Why is Multiple Myeloma Diagnosed Much Later in BIPOC Patients? from Patient Empowerment Network on Vimeo

How do multiple myeloma diagnosis and treatment differ in BIPOC communities? Expert Dr. Joseph Mikhael details some statistics on BIPOC myeloma patients, factors that can impact myeloma survival rates, and myeloma clinical trial participation rates of African Americans.

See More From the Myeloma TelemEDucation Empowerment Resource Center

Related Resources:

 
Is MGUS More Prevalent in BIPOC Communities?

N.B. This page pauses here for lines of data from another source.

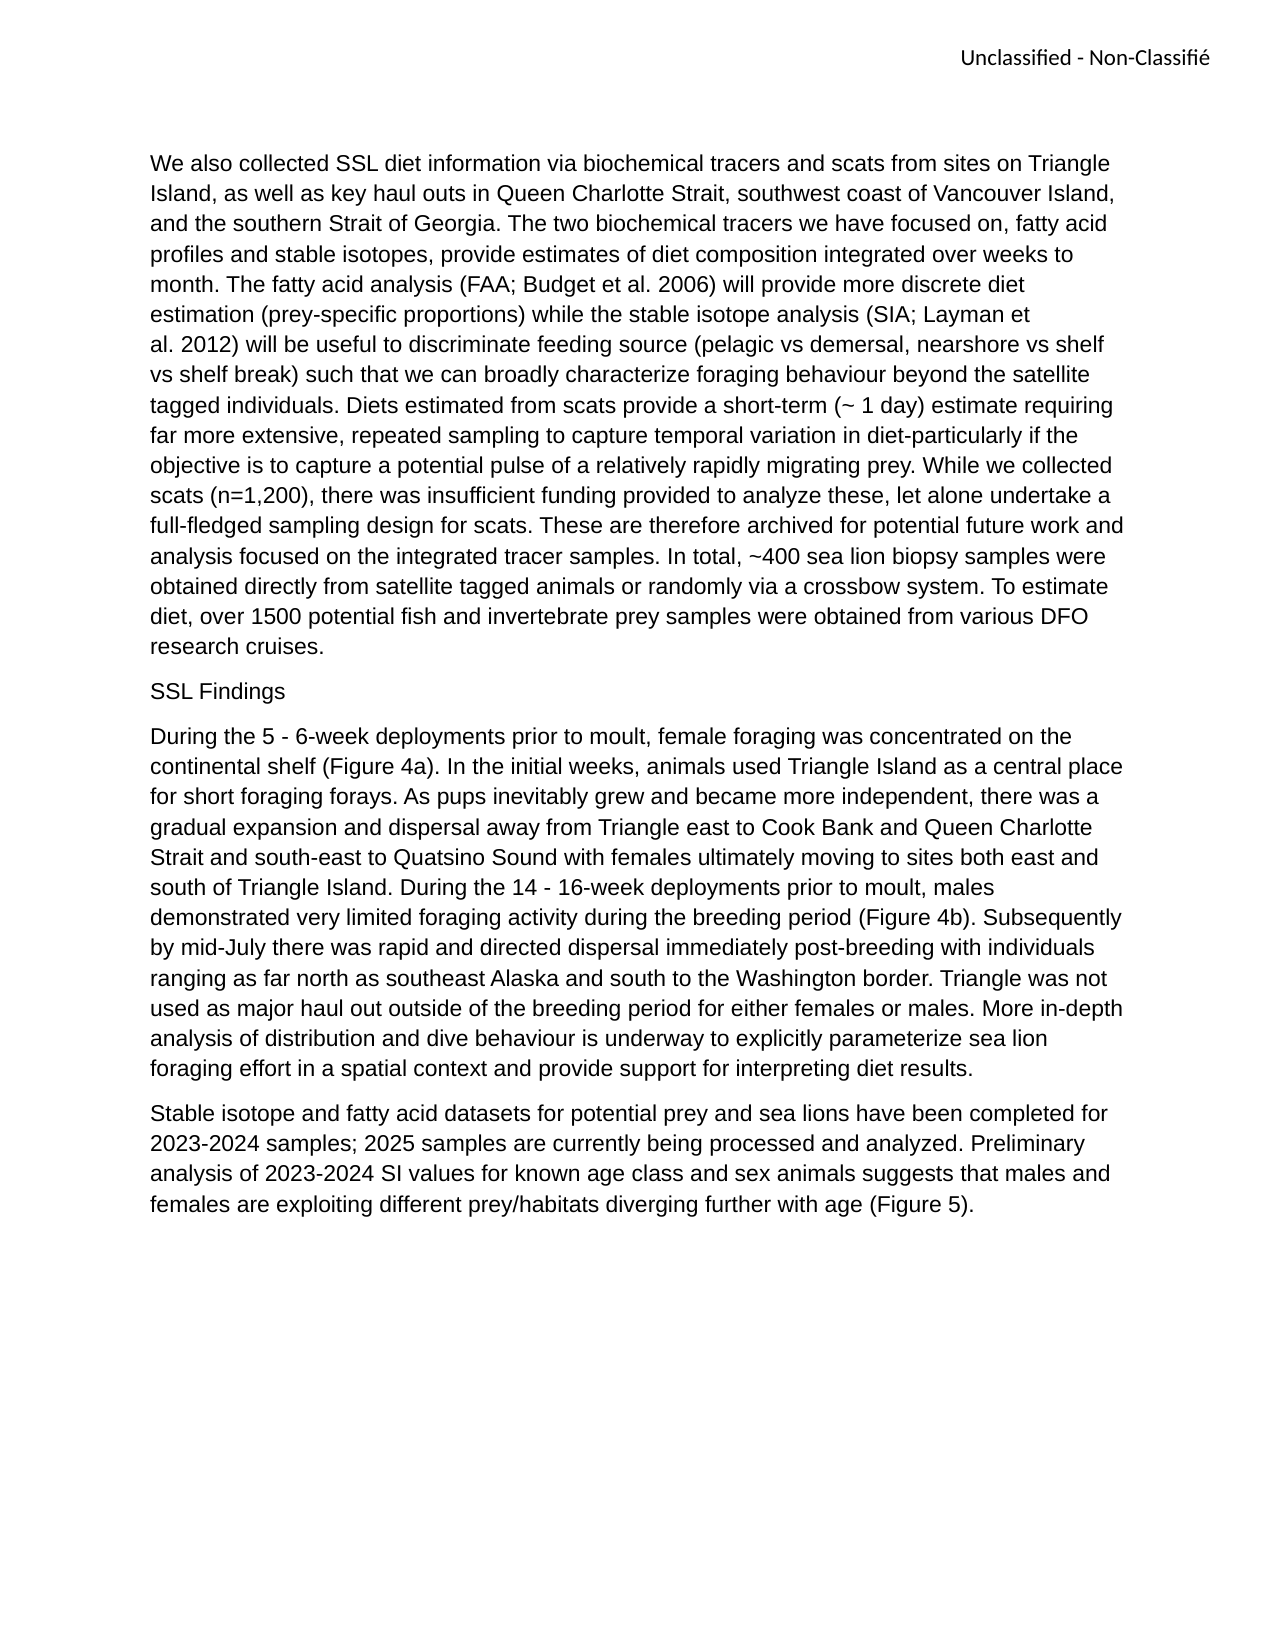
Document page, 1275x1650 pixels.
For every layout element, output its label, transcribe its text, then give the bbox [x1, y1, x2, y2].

text During the 5 - 6-week deployments prior to moult, female foraging was concentrated on the continental shelf (Figure 4a). In the initial weeks, animals used Triangle Island as a central place for short foraging forays. As pups inevitably grew and became more independent, there was a gradual expansion and dispersal away from Triangle east to Cook Bank and Queen Charlotte Strait and south-east to Quatsino Sound with females ultimately moving to sites both east and south of Triangle Island. During the 14 - 16-week deployments prior to moult, males demonstrated very limited foraging activity during the breeding period (Figure 4b). Subsequently by mid-July there was rapid and directed dispersal immediately post-breeding with individuals ranging as far north as southeast Alaska and south to the Washington border. Triangle was not used as major haul out outside of the breeding period for either females or males. More in-depth analysis of distribution and dive behaviour is underway to explicitly parameterize sea lion foraging effort in a spatial context and provide support for interpreting diet results. [150, 723, 1125, 1082]
text We also collected SSL diet information via biochemical tracers and scats from sites on Triangle Island, as well as key haul outs in Queen Charlotte Strait, southwest coast of Vancouver Island, and the southern Strait of Georgia. The two biochemical tracers we have focused on, fatty acid profiles and stable isotopes, provide estimates of diet composition integrated over weeks to month. The fatty acid analysis (FAA; Budget et al. 2006) will provide more discrete diet estimation (prey-specific proportions) while the stable isotope analysis (SIA; Layman et al. 2012) will be useful to discriminate feeding source (pelagic vs demersal, nearshore vs shelf vs shelf break) such that we can broadly characterize foraging behaviour beyond the satellite tagged individuals. Diets estimated from scats provide a short-term (~ 1 day) estimate requiring far more extensive, repeated sampling to capture temporal variation in diet-particularly if the objective is to capture a potential pulse of a relatively rapidly migrating prey. While we collected scats (n=1,200), there was insufficient funding provided to analyze these, let alone undertake a full-fledged sampling design for scats. These are therefore archived for potential future work and analysis focused on the integrated tracer samples. In total, ~400 sea lion biopsy samples were obtained directly from satellite tagged animals or randomly via a crossbow system. To estimate diet, over 1500 potential fish and invertebrate prey samples were obtained from various DFO research cruises. [150, 150, 1125, 660]
text SSL Findings [150, 678, 1125, 704]
text Stable isotope and fatty acid datasets for potential prey and sea lions have been completed for 2023-2024 samples; 2025 samples are currently being processed and analyzed. Preliminary analysis of 2023-2024 SI values for known age class and sex animals suggests that males and females are exploiting different prey/habitats diverging further with age (Figure 5). [150, 1100, 1125, 1217]
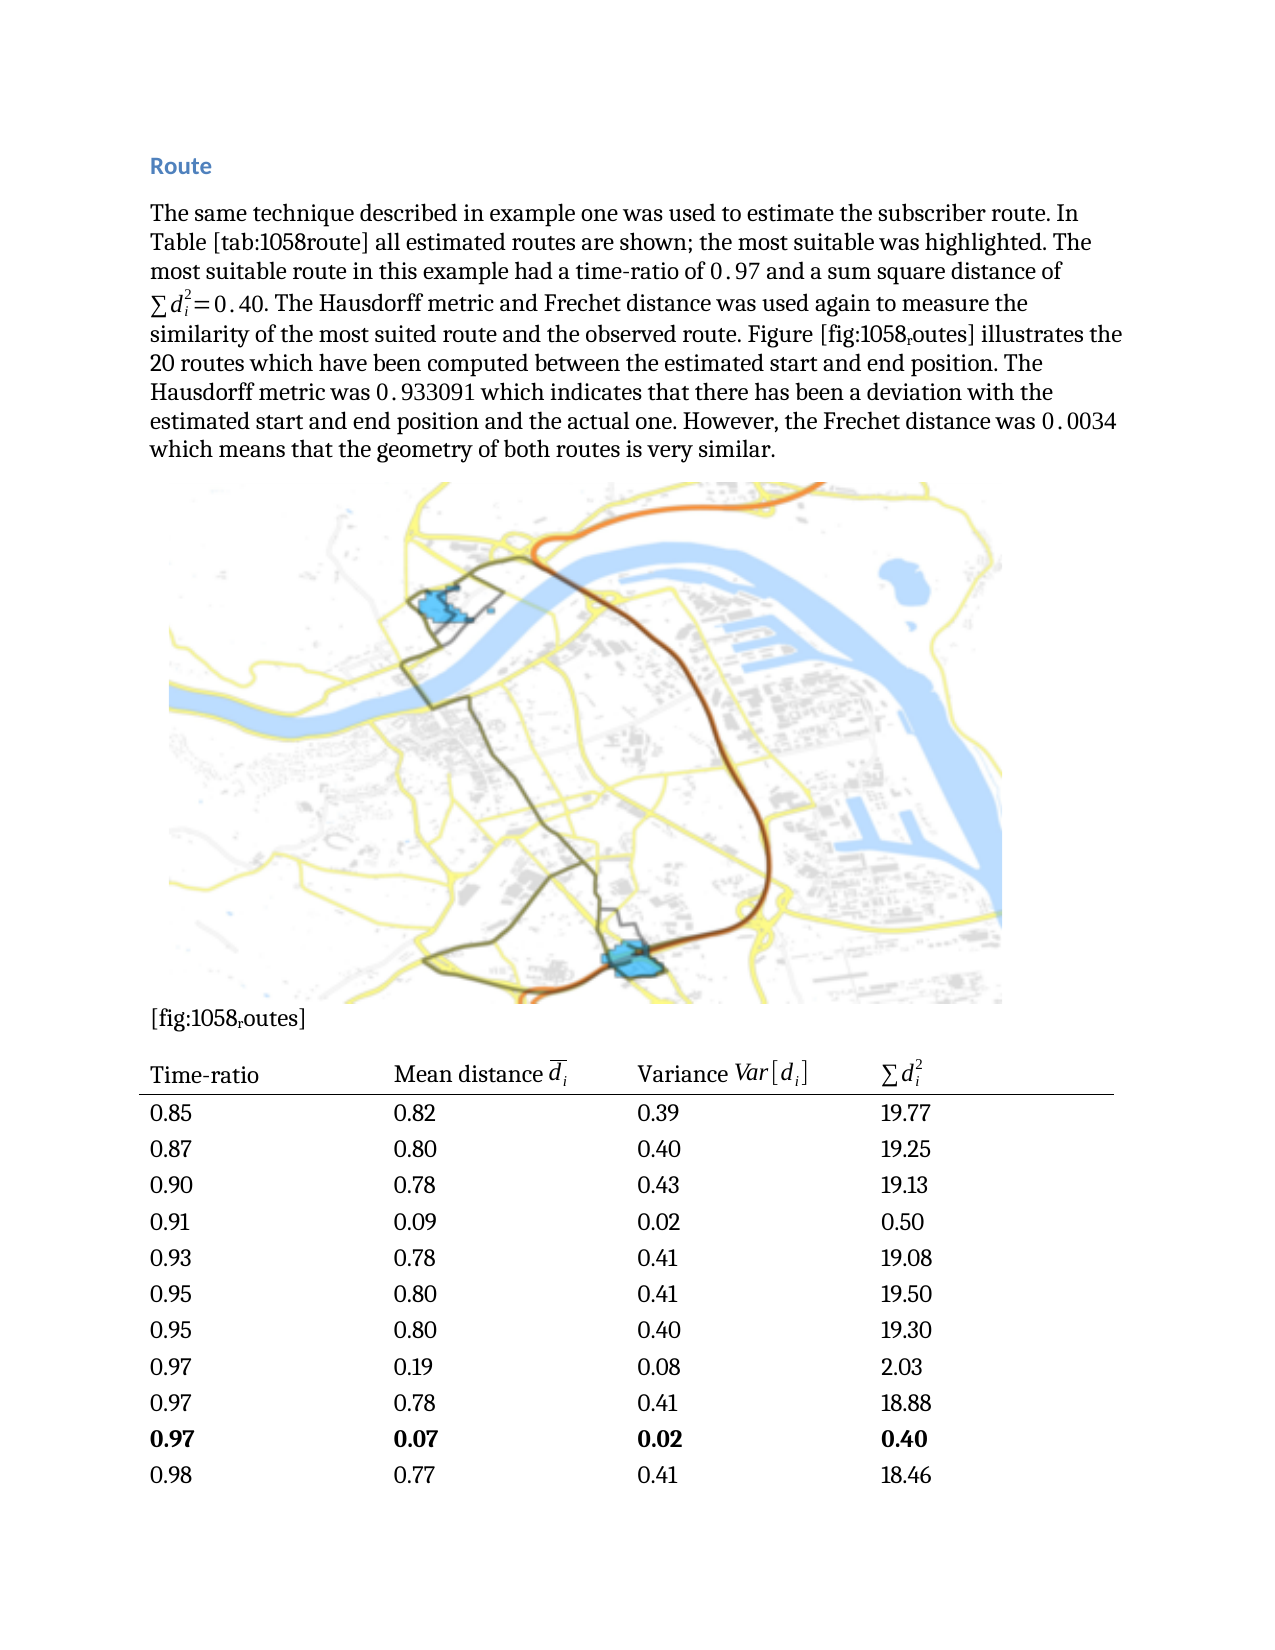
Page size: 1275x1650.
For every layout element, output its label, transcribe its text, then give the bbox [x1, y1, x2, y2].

table_cell 19.77 [870, 1095, 1114, 1131]
table_cell 19.50 [870, 1276, 1114, 1313]
table_cell 19.30 [870, 1313, 1114, 1349]
table_cell 0.40 [870, 1421, 1114, 1458]
table_cell 0.41 [626, 1385, 870, 1421]
table_cell 0.41 [626, 1458, 870, 1494]
table_cell 0.78 [383, 1385, 626, 1421]
table_header Time-ratio [139, 1051, 382, 1094]
table_cell 19.08 [870, 1240, 1114, 1276]
table_header [870, 1051, 1114, 1094]
table_cell 0.93 [139, 1240, 382, 1276]
table_cell 19.25 [870, 1131, 1114, 1168]
table_cell 0.97 [139, 1385, 382, 1421]
table_cell 0.90 [139, 1168, 382, 1204]
table_cell 0.39 [626, 1095, 870, 1131]
table_cell 2.03 [870, 1349, 1114, 1385]
table_cell 0.85 [139, 1095, 382, 1131]
table_header Mean distance [383, 1051, 626, 1094]
table_header Variance [626, 1051, 870, 1094]
table_cell 0.97 [139, 1349, 382, 1385]
table_cell 0.40 [626, 1313, 870, 1349]
table_cell 0.40 [626, 1131, 870, 1168]
table_cell 0.41 [626, 1240, 870, 1276]
table_cell 0.97 [139, 1421, 382, 1458]
table_cell 0.80 [383, 1276, 626, 1313]
table_cell 19.13 [870, 1168, 1114, 1204]
table_cell 0.43 [626, 1168, 870, 1204]
table_cell 18.88 [870, 1385, 1114, 1421]
text [fig:1058routes] [150, 483, 1125, 1032]
table_cell 0.95 [139, 1276, 382, 1313]
table_cell 0.07 [383, 1421, 626, 1458]
subtitle Route [150, 150, 1125, 181]
table_cell 0.95 [139, 1313, 382, 1349]
table_cell 0.78 [383, 1168, 626, 1204]
table_cell 18.46 [870, 1458, 1114, 1494]
table_cell 0.78 [383, 1240, 626, 1276]
table_cell 0.02 [626, 1421, 870, 1458]
table_cell 0.91 [139, 1204, 382, 1240]
table_cell 0.80 [383, 1131, 626, 1168]
table_cell 0.09 [383, 1204, 626, 1240]
table_cell 0.19 [383, 1349, 626, 1385]
table_cell 0.87 [139, 1131, 382, 1168]
table_cell 0.41 [626, 1276, 870, 1313]
picture [168, 482, 1003, 1004]
table_cell 0.02 [626, 1204, 870, 1240]
table_cell 0.77 [383, 1458, 626, 1494]
text The same technique described in example one was used to estimate the subscriber route. In Table [tab:1058route] all estimated routes are shown; the most suitable was highlighted. The most suitable route in this example had a time-ratio of and a sum square distance of . The Hausdorff metric and Frechet distance was used again to measure the similarity of the most suited route and the observed route. Figure [fig:1058routes] illustrates the 20 routes which have been computed between the estimated start and end position. The Hausdorff metric was which indicates that there has been a deviation with the estimated start and end position and the actual one. However, the Frechet distance was which means that the geometry of both routes is very similar. [150, 199, 1125, 464]
table_cell 0.80 [383, 1313, 626, 1349]
table_cell 0.98 [139, 1458, 382, 1494]
table_cell 0.08 [626, 1349, 870, 1385]
table_cell 0.50 [870, 1204, 1114, 1240]
table_cell 0.82 [383, 1095, 626, 1131]
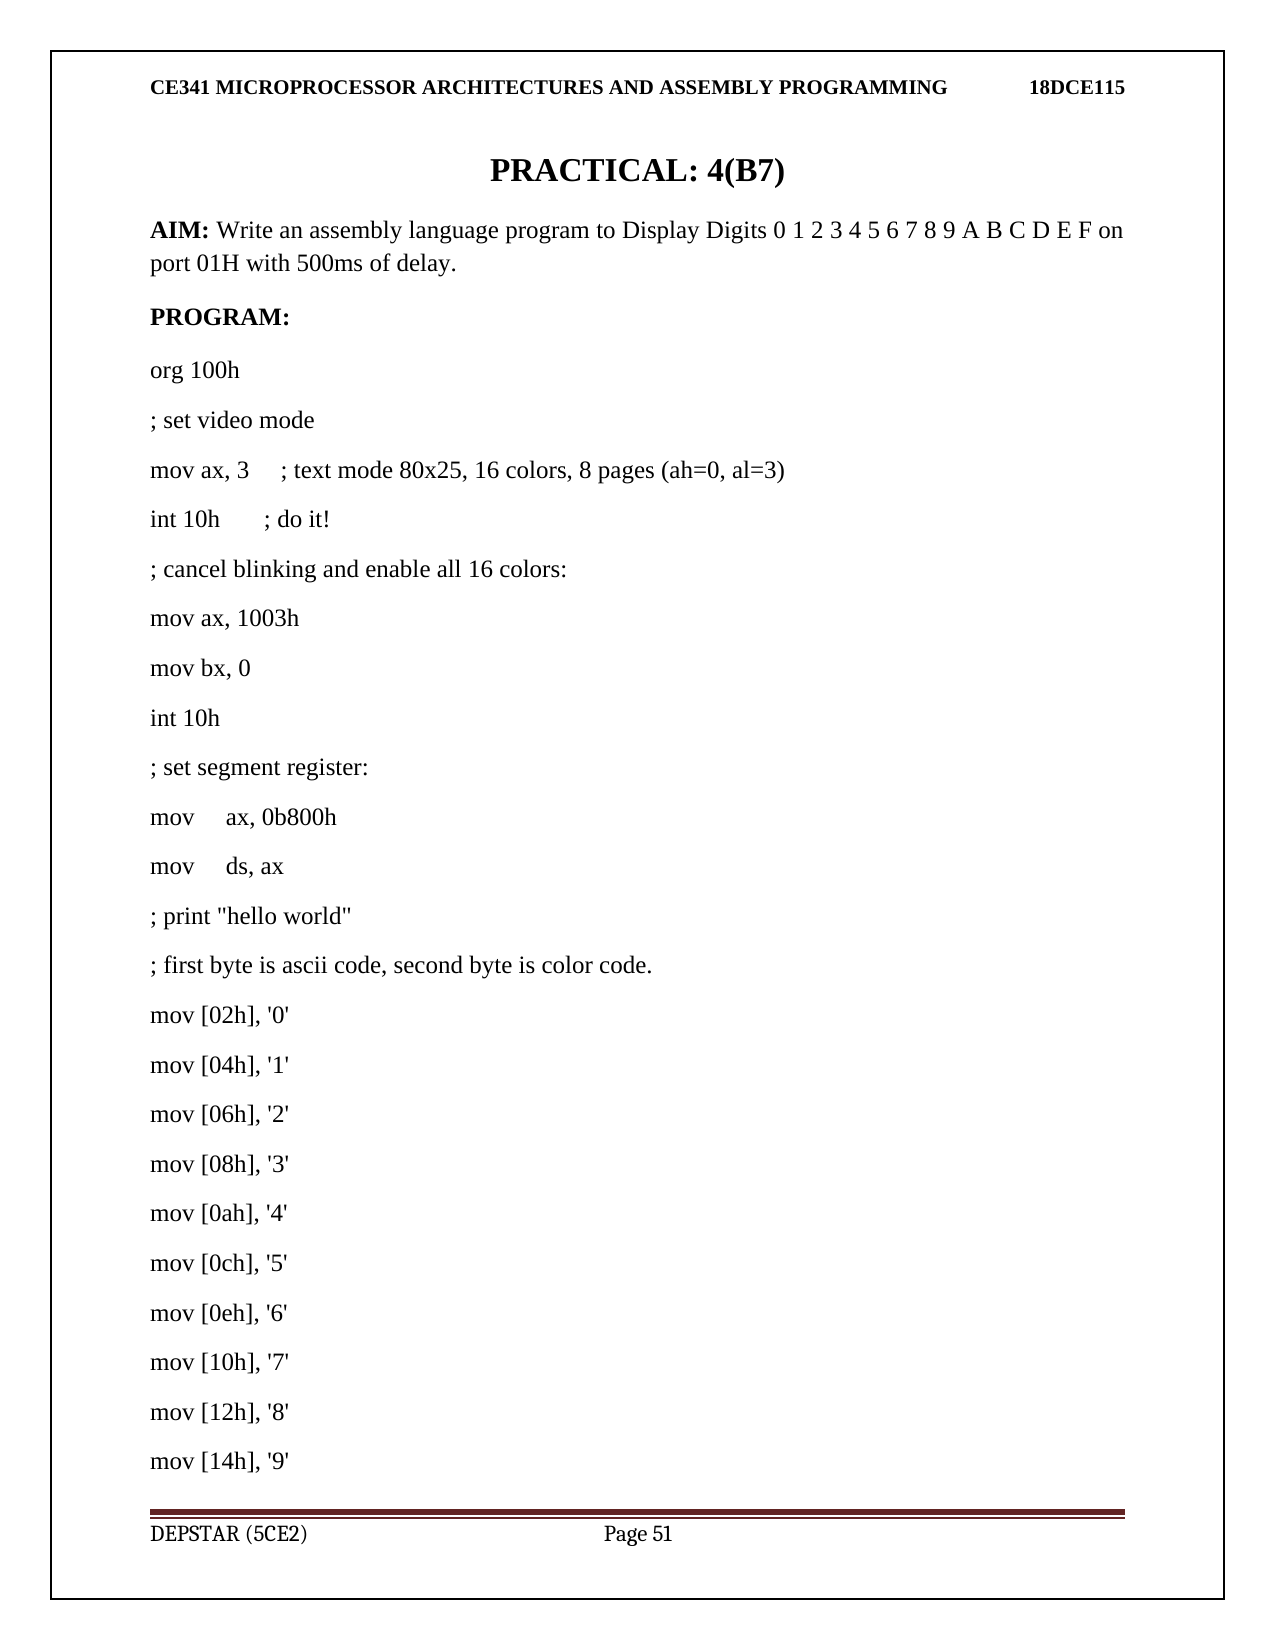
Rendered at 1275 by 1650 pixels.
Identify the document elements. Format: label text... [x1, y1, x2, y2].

text mov [04h], '1' [150, 1050, 1125, 1078]
text int 10h ; do it! [150, 504, 1125, 533]
text mov bx, 0 [150, 653, 1125, 682]
text mov [14h], '9' [150, 1446, 1125, 1475]
text ; first byte is ascii code, second byte is color code. [150, 951, 1125, 979]
text mov ds, ax [150, 851, 1125, 880]
text mov [06h], '2' [150, 1099, 1125, 1128]
text mov [08h], '3' [150, 1149, 1125, 1178]
text org 100h [150, 356, 1125, 384]
text mov [0ch], '5' [150, 1248, 1125, 1277]
text mov [02h], '0' [150, 1000, 1125, 1029]
text ; set segment register: [150, 752, 1125, 781]
text AIM: Write an assembly language program to Display Digits 0 1 2 3 4 5 6 7 8 9 A B C D E F on port 01H with 500ms of delay. [150, 215, 1125, 277]
text PROGRAM: [150, 302, 1125, 331]
text int 10h [150, 703, 1125, 731]
text mov [10h], '7' [150, 1347, 1125, 1376]
text mov [0ah], '4' [150, 1198, 1125, 1227]
text ; print "hello world" [150, 901, 1125, 930]
text mov ax, 0b800h [150, 802, 1125, 831]
text mov [12h], '8' [150, 1397, 1125, 1426]
text mov [0eh], '6' [150, 1298, 1125, 1326]
text ; cancel blinking and enable all 16 colors: [150, 554, 1125, 583]
text ; set video mode [150, 405, 1125, 434]
text mov ax, 3 ; text mode 80x25, 16 colors, 8 pages (ah=0, al=3) [150, 455, 1125, 483]
text mov ax, 1003h [150, 603, 1125, 632]
text PRACTICAL: 4(B7) [150, 150, 1125, 188]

Is MGUS More Prevalent in BIPOC Communities?

 

Will Telemedicine Mitigate Financial Toxicity for Myeloma Patients?

Will Telemedicine Mitigate Financial Toxicity for Myeloma Patients?

How Can We Address Noted Disparities in Multiple Myeloma?

How Can We Address Noted Disparities in Multiple Myeloma?

 

Transcript:

Dr. Joseph Mikhael:

We know that multiple myeloma is a unique disease in the African American, in the Black community, really for many reasons, primarily the disease is twice as common in Blacks than it is in Caucasians, we don’t fully understand all of the rationale and the understanding of that, the science behind that, but we know it’s just twice as prevalent.  What’s perhaps most disturbing is that despite knowing that it is twice as common, it is often not recognized and not recognized in time. The average time to diagnosis from the onset of symptoms to an accurate diagnosis is significantly longer in the African American community than it would be in the Caucasian community, and that’s an unfortunate reality. And that along with the treatment that individuals have access to, we’ve learned, unfortunately, that African Americans are less likely to receive triplet therapies or the combinations of chemotherapy that are so important, transplant that we know is stem cell transplants are very important in the treatment of myeloma, and access to clinical trials. African Americans constitute somewhere between 17 percent to 20 percent of all myeloma patients in this country, but actually, only reflect about 5 percent to 6 percent of clinical trial participation, and all of that has led unfortunately to an inferior survival rate in African Americans compared to Caucasians.

We’ve seen huge advances in survival in myeloma over the last decade, but for every 1.3 years gained by Caucasian patients, we’ve only seen 0.8 years gained in Black patients, so this is a disparity that is disturbing and that we need to address.

The disparity in multiple myeloma is honestly, not only confined to the African American community, we see this in many other vulnerable communities, in particular, the Hispanic community, where we know that the disease is diagnosed at a younger age than we would typically see in the Caucasian community. Also reflective of the healthcare system in our country where many patients of the Hispanic background have less access to healthcare, and this clearly influences outcomes, and so as we study this more and appreciate it more, we come to understand that there are many vulnerable populations by virtue of race, by virtue of insurance status, by virtue of a documented status, all of these things, unfortunately, have a significant impact in a patient’s survival with multiple myeloma. COVID-19 has really affected so many things in the medical community. But thankfully, one of the things that we have not significantly seen, apart from for a period of time, reduced access to clinical trials, we have been able to maintain the supply of our key agents and treatments that we use in multiple myeloma. So I’m very thankful that I have not had to delay or cancel my patients’ treatments by virtue of a supply chain issue, we’re very grateful that that supply chain has pretty well been maintained after out the pandemic, and we trust will continue to be maintained.